The Court’s conservative bloc appears likely to support that interpretation which could upend both the Arizona redistricting map and possible California’s as well. The Arizona Commission’s actions led to Democrats winning five of the state’s nine House seats in 2012.

Though a ruling favorable to the plaintiffs would leave California’s legislative boundaries intact, it could be a harbinger of future court cases that could disrupt the state’s newly adopted system which drew some early opposition but received strong support from the voters.

The principal aim behind this important election reform was to generate a more competitive playing field by drawing up political boundaries which did not automatically favor one party.

It seems to be working with three Democratic Assembly incumbents losing to Republican challengers in November—something which had not happened in California in 20 years!

In the statewide races, while no Republicans were ultimately successful, several mounted vigorous campaigns.

These included Pepperdine scholar, Pete Peterson, who garnered 47.5% of the vote for Secretary of State losing to incumbent State Sen. Alex Padilla and Fresno Mayor, Ashley Swearengin, who captured 46.6% in the Controller race losing to long time Board of Equalization member, Betty Yee.

The non-partisan race for Superintendent of Public Instruction was perhaps the most surprising, pitting Marshall Tuck an unknown school reformer against the incumbent Democrat, Tom Torlakson who eventually eked out a 4-point victory.

Since any kinds of sensible campaign finance reforms have been largely immune to changes that could alter the playing field for under-funded candidates who are typically non-incumbents, the reordering of the political typography has served to offset these unfair advantages.

The inequities of the old system were in part a result of California’s unbalanced population growth which should have favored Southern California where most of the citizenry resides.
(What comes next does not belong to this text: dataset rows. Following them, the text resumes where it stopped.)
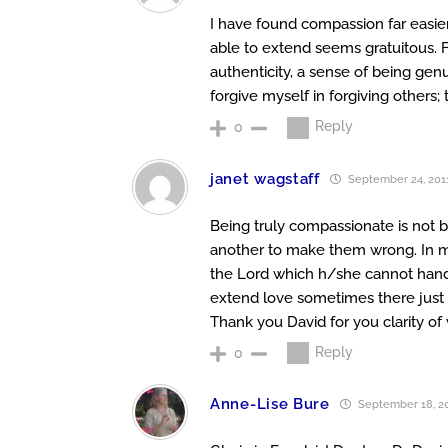
I have found compassion far easi
able to extend seems gratuitous. F
authenticity, a sense of being genu
forgive myself in forgiving others; 
Reply
0
janet wagstaff
September 24, 2011
Being truly compassionate is not be
another to make them wrong. In my
the Lord which h/she cannot handl
extend love sometimes there just 
Thank you David for you clarity of
Reply
0
Anne-Lise Bure
September 18, 20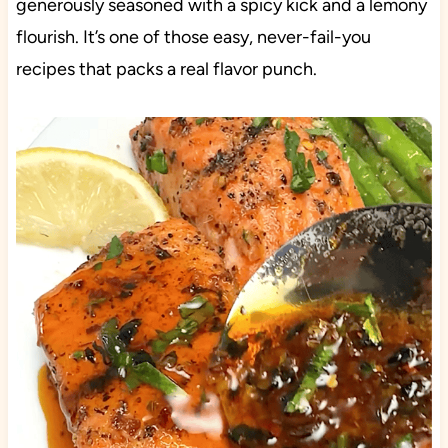
generously seasoned with a spicy kick and a lemony
flourish. It’s one of those easy, never-fail-you
recipes that packs a real flavor punch.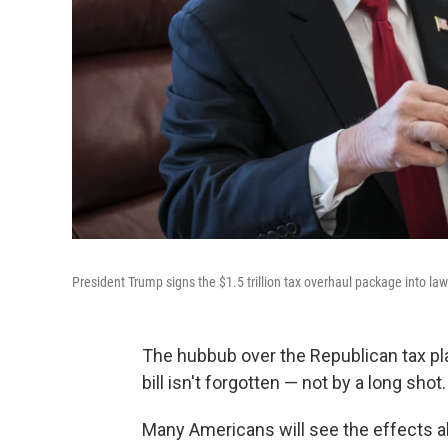
President Trump signs the $1.5 trillion tax overhaul package into la
The hubbub over the Republican tax pl
bill isn't forgotten — not by a long shot.
Many Americans will see the effects a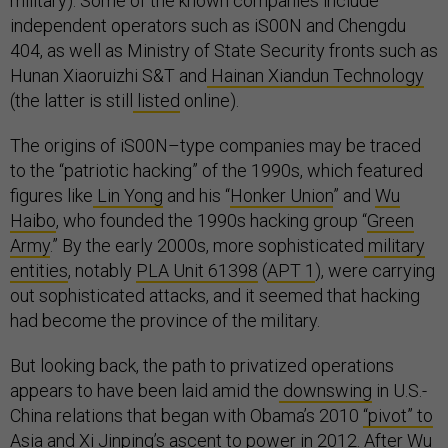
military). Some of the known companies include
independent operators such as iS00N and Chengdu
404, as well as Ministry of State Security fronts such as
Hunan Xiaoruizhi S&T and
Hainan Xiandun Technology
(the latter is still
listed
online).
The origins of iS00N–type companies may be traced
to the “patriotic hacking” of the 1990s, which featured
figures like
Lin Yong
and his “
Honker Union
” and
Wu
Haibo
, who founded the 1990s hacking group “
Green
Army
.” By the early 2000s, more sophisticated
military
entities
, notably
PLA Unit 61398
(
APT 1
), were carrying
out sophisticated attacks, and it seemed that hacking
had become the province of the military.
But looking back, the path to privatized operations
appears to have been laid amid the
downswing
in U.S.-
China relations that began with Obama’s 2010
“pivot” to
Asia
and Xi Jinping’s ascent to power in 2012. After Wu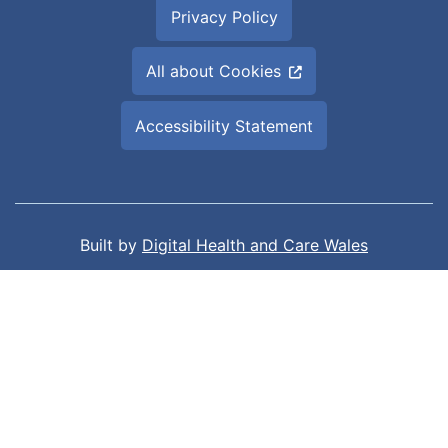
Privacy Policy
All about Cookies
Accessibility Statement
Built by
Digital Health and Care Wales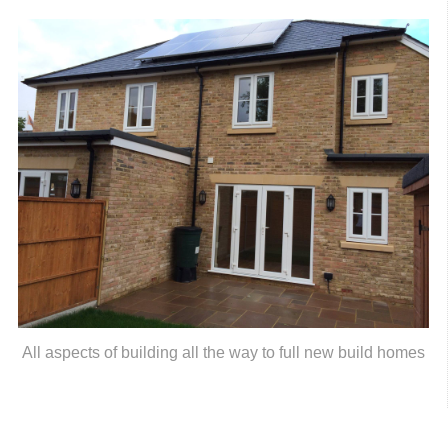
All aspects of building all the way to full new build homes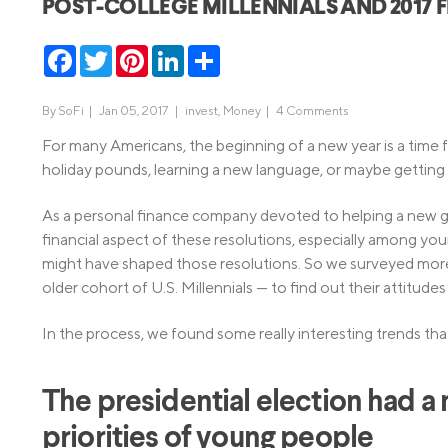
POST-COLLEGE MILLENNIALS AND 2017 F
MBA Loans
Jumbo Loa
Facebook
Twitter
Pinterest
LinkedIn
Share
Health Professions Loans
FHA Loans
Parent Student Loans
VA Loans
By
SoFi
|
Jan 05, 2017 |
invest
,
Money
|
4 Comments
Medical and Veterinary Loans
Mortgage P
For many Americans, the beginning of a new year is a time f
Dental Loans
Mortgage 
holiday pounds, learning a new language, or maybe getting t
STEM Loans
Home Equ
As a personal finance company devoted to helping a new ge
financial aspect of these resolutions, especially among y
Home Equit
Auto Loan Refinance
might have shaped those resolutions. So we surveyed mo
HELOC
older cohort of U.S. Millennials — to find out their attitude
In the process, we found some really interesting trends tha
The presidential election had a
priorities of young people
Todd S. Purdum, a writer for POLITICO, observes that seeing this trend, North County legislators where the bulk of state’s early migrations occurred moved to consolidate their power by fashioning Senate districts that were geographically rather than population-based.

Such disproportionality resulted in Los Angeles County having one state senator representing 6 million in 1960 with some rural counties comprising 15,000 or fewer residents also having equal senatorial representation.

That all changed for purposes of federal reapportionment with the Supreme Court’s 1962 landmark ruling in Baker v. Carr which proclaimed the “one person, one vote” standard holding that each individual’s vote has the right to be weighed equally for purposes of legislative apportionment. A vote to support the Arizona suit would be a major erosion of that doctrine.

While there is scant likelihood that California will morph into a more politically balanced electorate anytime soon, there is general consensus shared in both parties that the new redistricting framework is superior to its predecessor.

Notably, the last three GOP Governors, Arnold Schwarzenegger, Pete Wilson and George Deukmejian joined the amicus brief against the suit filed by the Arizona legislature, while the nation’s top Democrats, who could benefit greatly from a reversal given the big losses in the last two mid-term elections have remained conspicuously silent.

If the high court were to rule the commission to be unconstitutional, it could affect other moderating election law reforms such as California’s adoption of the “top two” open primaries where the winners move on to the general election regardless of the percentage vote received.

It could also rekindle some ancient boundary disputes and political battles that were put to rest by California’s implementation of a non-partisan solution.

In this era of hyper-partisanship the outcome in this case carries considerable weight.

With a Congress fractured at the moment beyond seeming repair, the nation’s highest court has an opportunity to put the national interest and the public will ahead of the sectional bias of a single state legislature.